Thinking about it, I have no idea how child me had the patience to play Buck Rogers to the end. Having briefly returned to it this week, even starting out in this game is a tricky business. There's a laborious process of flicking through menu after menu as you create your team. On a Megadrive pad, this took an eternity, but that's actually just the easy part. The hard part is that there's no tutorial in sight and Countdown to Doomsday isn't exactly intuitive.

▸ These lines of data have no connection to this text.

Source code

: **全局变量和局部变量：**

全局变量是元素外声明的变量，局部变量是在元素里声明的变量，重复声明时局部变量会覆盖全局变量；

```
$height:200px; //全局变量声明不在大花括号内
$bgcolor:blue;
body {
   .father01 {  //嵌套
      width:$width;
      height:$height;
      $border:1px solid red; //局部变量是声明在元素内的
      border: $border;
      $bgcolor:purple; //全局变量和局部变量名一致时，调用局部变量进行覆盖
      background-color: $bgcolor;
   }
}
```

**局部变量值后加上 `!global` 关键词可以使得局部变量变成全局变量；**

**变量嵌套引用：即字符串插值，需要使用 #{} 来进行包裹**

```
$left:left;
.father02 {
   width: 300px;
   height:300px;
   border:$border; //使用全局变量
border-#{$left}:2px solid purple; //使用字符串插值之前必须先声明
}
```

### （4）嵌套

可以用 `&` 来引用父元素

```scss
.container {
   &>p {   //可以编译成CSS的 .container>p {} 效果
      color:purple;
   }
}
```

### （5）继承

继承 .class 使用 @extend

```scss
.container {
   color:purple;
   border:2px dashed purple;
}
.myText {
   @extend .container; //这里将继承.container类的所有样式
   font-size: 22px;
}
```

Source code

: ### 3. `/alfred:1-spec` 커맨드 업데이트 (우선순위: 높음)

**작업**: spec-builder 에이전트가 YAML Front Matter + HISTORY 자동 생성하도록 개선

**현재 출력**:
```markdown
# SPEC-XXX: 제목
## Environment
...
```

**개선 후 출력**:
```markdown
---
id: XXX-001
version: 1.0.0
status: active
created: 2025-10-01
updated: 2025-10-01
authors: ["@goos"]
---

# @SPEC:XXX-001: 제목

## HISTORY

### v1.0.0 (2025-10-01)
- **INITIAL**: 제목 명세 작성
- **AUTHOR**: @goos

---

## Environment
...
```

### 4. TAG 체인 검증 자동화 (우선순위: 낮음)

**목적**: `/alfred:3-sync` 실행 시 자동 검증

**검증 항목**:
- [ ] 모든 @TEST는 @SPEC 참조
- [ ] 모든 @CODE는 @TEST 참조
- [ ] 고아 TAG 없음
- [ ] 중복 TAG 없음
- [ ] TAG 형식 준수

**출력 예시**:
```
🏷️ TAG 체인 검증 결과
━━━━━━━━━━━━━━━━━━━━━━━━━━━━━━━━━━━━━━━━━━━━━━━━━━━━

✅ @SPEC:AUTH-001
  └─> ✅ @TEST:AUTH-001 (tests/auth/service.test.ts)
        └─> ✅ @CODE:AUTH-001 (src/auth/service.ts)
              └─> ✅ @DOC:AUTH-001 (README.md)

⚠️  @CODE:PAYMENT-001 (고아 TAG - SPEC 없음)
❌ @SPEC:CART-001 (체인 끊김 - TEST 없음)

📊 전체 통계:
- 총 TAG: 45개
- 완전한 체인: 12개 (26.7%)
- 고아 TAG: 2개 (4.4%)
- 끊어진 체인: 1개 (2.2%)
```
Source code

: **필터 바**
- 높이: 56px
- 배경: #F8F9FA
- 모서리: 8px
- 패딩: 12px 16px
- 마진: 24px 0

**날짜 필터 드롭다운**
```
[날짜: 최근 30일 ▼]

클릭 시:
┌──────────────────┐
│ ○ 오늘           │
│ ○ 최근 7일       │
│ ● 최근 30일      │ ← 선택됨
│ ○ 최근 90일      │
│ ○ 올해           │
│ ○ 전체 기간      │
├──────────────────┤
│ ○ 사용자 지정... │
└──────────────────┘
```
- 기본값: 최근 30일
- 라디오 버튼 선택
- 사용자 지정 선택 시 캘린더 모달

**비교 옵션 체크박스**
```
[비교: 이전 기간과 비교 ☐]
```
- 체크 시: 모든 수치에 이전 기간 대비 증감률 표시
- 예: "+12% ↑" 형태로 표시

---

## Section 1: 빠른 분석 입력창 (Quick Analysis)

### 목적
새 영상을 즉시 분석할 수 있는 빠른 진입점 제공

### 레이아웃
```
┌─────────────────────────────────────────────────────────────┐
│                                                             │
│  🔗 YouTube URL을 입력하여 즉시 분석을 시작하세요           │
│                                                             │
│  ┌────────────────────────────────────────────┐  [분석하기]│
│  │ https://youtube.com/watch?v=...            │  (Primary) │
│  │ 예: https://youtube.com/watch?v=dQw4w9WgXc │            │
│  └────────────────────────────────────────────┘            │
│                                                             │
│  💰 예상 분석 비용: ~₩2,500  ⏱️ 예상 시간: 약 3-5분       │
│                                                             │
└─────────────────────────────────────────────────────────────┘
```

Buck Rogers is a bit like X-Com, if nobody in X-Com had bothered to explain any of the finer details. Wandering around aimlessly from the outset leads to many battles, and in these battles you're fighting your own confusion as much as the game's enemies. Successful attacks are determined by many hidden variables that ultimately show up as a 'chance to hit' percentage. In the early moments of a campaign, you're lucky to get higher than 35 percent even if you're standing right next to the enemy. How could anyone miss when they're at point blank range? Clearly, the troops protecting the planet aren't as good as you'd like them to be. With no map to guide you and a never-ending swarm of enemies waiting if you wandered too far, Buck Rogers is tough going.
And the second mission is worse. You're suddenly exploring a ship that's been overrun by aliens. As soon as you land, a parasite infects half your team. You're regularly reminded that something awful's growing inside you via various ominous notifications of 'x notices a rash growing up their leg'. Once the infection ravages one of your characters, they're placed in a coma until you're able - if you're able! - to get back to your ship. You might think I'd have given up here. Still I kept playing. Perhaps, my mum was right when she said I have patience when it's something I really want.

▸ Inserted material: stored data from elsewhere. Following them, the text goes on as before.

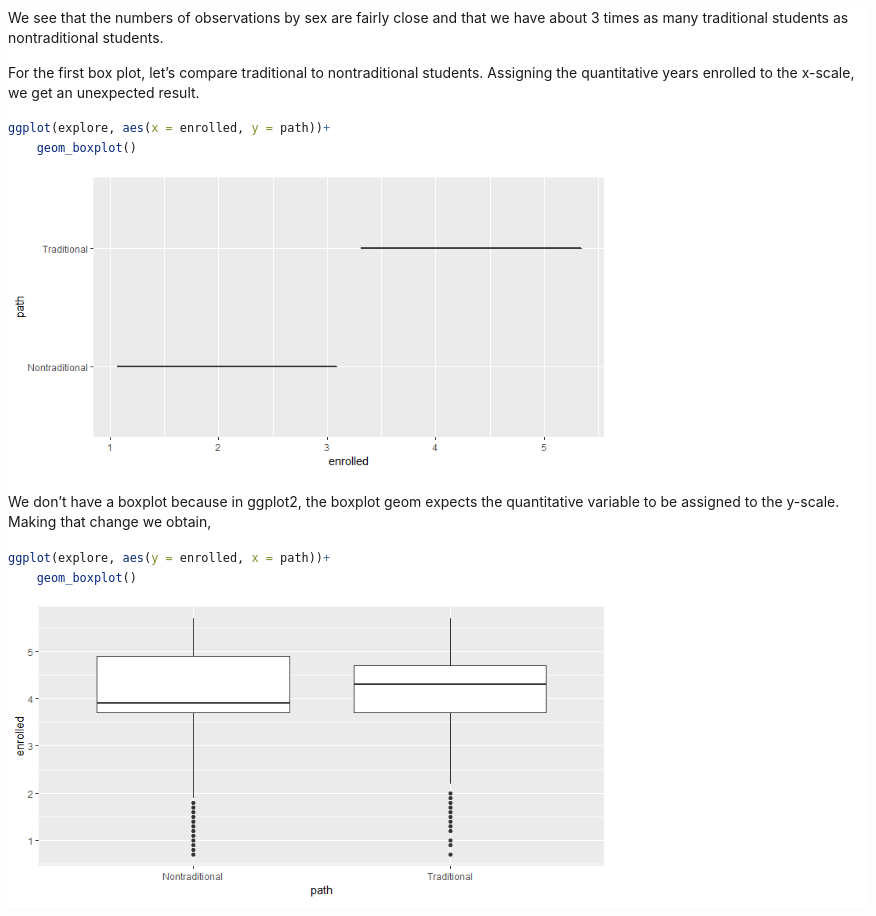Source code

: We see that the numbers of observations by sex are fairly close and that
we have about 3 times as many traditional students as nontraditional
students.

For the first box plot, let’s compare traditional to nontraditional
students. Assigning the quantitative years enrolled to the x-scale, we
get an unexpected result.

``` r
ggplot(explore, aes(x = enrolled, y = path))+
    geom_boxplot()
```

<img src="figures/cm202_nontrad-explore-1-1.png" width="70%" />

We don’t have a boxplot because in ggplot2, the boxplot geom expects the
quantitative variable to be assigned to the y-scale. Making that change
we obtain,

``` r
ggplot(explore, aes(y = enrolled, x = path))+
    geom_boxplot()
```

<img src="figures/cm202_nontrad-explore-2-1.png" width="70%" />
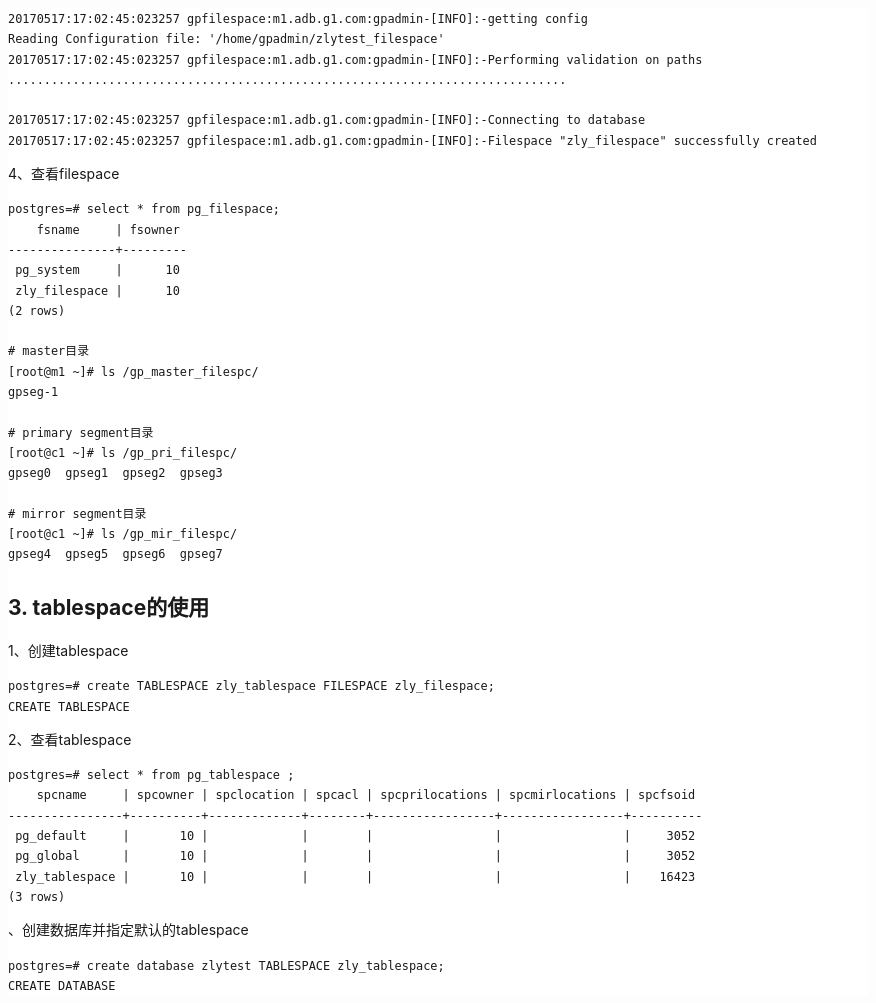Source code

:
 ```
20170517:17:02:45:023257 gpfilespace:m1.adb.g1.com:gpadmin-[INFO]:-getting config
Reading Configuration file: '/home/gpadmin/zlytest_filespace'
20170517:17:02:45:023257 gpfilespace:m1.adb.g1.com:gpadmin-[INFO]:-Performing validation on paths
..............................................................................

20170517:17:02:45:023257 gpfilespace:m1.adb.g1.com:gpadmin-[INFO]:-Connecting to database
20170517:17:02:45:023257 gpfilespace:m1.adb.g1.com:gpadmin-[INFO]:-Filespace "zly_filespace" successfully created
```

4、查看filespace
```
postgres=# select * from pg_filespace;
    fsname     | fsowner 
---------------+---------
 pg_system     |      10
 zly_filespace |      10
(2 rows)

# master目录
[root@m1 ~]# ls /gp_master_filespc/
gpseg-1

# primary segment目录
[root@c1 ~]# ls /gp_pri_filespc/
gpseg0  gpseg1  gpseg2  gpseg3

# mirror segment目录
[root@c1 ~]# ls /gp_mir_filespc/
gpseg4  gpseg5  gpseg6  gpseg7
```
## 3. tablespace的使用
1、创建tablespace
```
postgres=# create TABLESPACE zly_tablespace FILESPACE zly_filespace;
CREATE TABLESPACE
```

2、查看tablespace
```
postgres=# select * from pg_tablespace ;
    spcname     | spcowner | spclocation | spcacl | spcprilocations | spcmirlocations | spcfsoid 
----------------+----------+-------------+--------+-----------------+-----------------+----------
 pg_default     |       10 |             |        |                 |                 |     3052
 pg_global      |       10 |             |        |                 |                 |     3052
 zly_tablespace |       10 |             |        |                 |                 |    16423
(3 rows)
```

、创建数据库并指定默认的tablespace
```
postgres=# create database zlytest TABLESPACE zly_tablespace;
CREATE DATABASE
```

That's the thing about Buck Rogers: Countdown to Doomsday. It's as evil as it is satisfying. It took me weeks to traverse that infected ship back in the day. With so much to be aware of, and a plethora of backtracking, it was abstruse yet fascinating. The entire game was. The suffering never drops away and things never get any easier: you're just given more options and freedom in how to deal with things.
I tell myself I stuck with it because it was grimly satisfying. Really though, I stuck with Buck Rogers because I didn't have a choice. Okay, so I could have gone outdoors and played football with my friends but who wants to do that all the time? (It was probably raining anyway; this was South Wales after all.) I was done with my other games and I knew another purchase couldn't happen until at least my birthday, and that was many months away. So, I stuck with Buck Rogers and, actually, I ended up loving it. It almost sounds like an unhealthy relationship because it kind of was.

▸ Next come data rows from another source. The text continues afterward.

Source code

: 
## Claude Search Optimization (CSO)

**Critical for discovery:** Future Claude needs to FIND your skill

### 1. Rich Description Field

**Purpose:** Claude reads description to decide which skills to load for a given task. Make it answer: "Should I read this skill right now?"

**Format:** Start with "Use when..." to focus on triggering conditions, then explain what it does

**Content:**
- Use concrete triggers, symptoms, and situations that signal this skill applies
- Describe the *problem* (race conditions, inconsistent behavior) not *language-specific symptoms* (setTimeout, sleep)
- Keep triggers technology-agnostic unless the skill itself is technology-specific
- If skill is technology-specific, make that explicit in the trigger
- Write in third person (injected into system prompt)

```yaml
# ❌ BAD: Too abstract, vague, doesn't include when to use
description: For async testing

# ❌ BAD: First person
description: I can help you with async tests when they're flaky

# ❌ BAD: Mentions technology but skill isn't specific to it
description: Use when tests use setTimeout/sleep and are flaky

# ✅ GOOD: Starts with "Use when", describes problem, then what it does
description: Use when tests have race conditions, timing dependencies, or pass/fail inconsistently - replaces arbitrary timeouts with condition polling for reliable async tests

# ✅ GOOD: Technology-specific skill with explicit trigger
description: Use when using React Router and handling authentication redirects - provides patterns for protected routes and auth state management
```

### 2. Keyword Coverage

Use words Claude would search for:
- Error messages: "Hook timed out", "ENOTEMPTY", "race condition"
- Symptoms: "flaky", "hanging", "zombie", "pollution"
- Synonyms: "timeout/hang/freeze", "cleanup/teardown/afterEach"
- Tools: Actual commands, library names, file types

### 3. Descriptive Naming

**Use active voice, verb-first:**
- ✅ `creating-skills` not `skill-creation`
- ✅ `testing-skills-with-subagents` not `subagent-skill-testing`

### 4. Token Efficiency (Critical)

Being poor and desperate for something new and exciting, I made Buck Rogers work in a way that adult me just wouldn't have the patience for. I have money now but little free time. Back then, I had no money but hours and hours of the week to fill so it meant I discovered these oddities and took the time to experiment with them.
I'm yet to find anyone else my age who's even heard of Buck Rogers: Countdown to Doomsday, let alone played it, but that makes it all the more special to me. It was my personal doomsday. If I'd have had more money, I would have bought something else, something a bit less confusing and unpolished and second-rate. If I'd had less time I would have stepped away from its rotten spell. Let's hear it for being skint and bored.
And this cruel game served its purpose admirably. It led me to love turn-based RPGs before I even knew what that meant. And I learned that, sometimes, it's worth backing the underdog, even if it's not always the simplest option to take. Mostly though, it taught me to make the best of a less than ideal situation - a lesson that would ring true for many more years to come.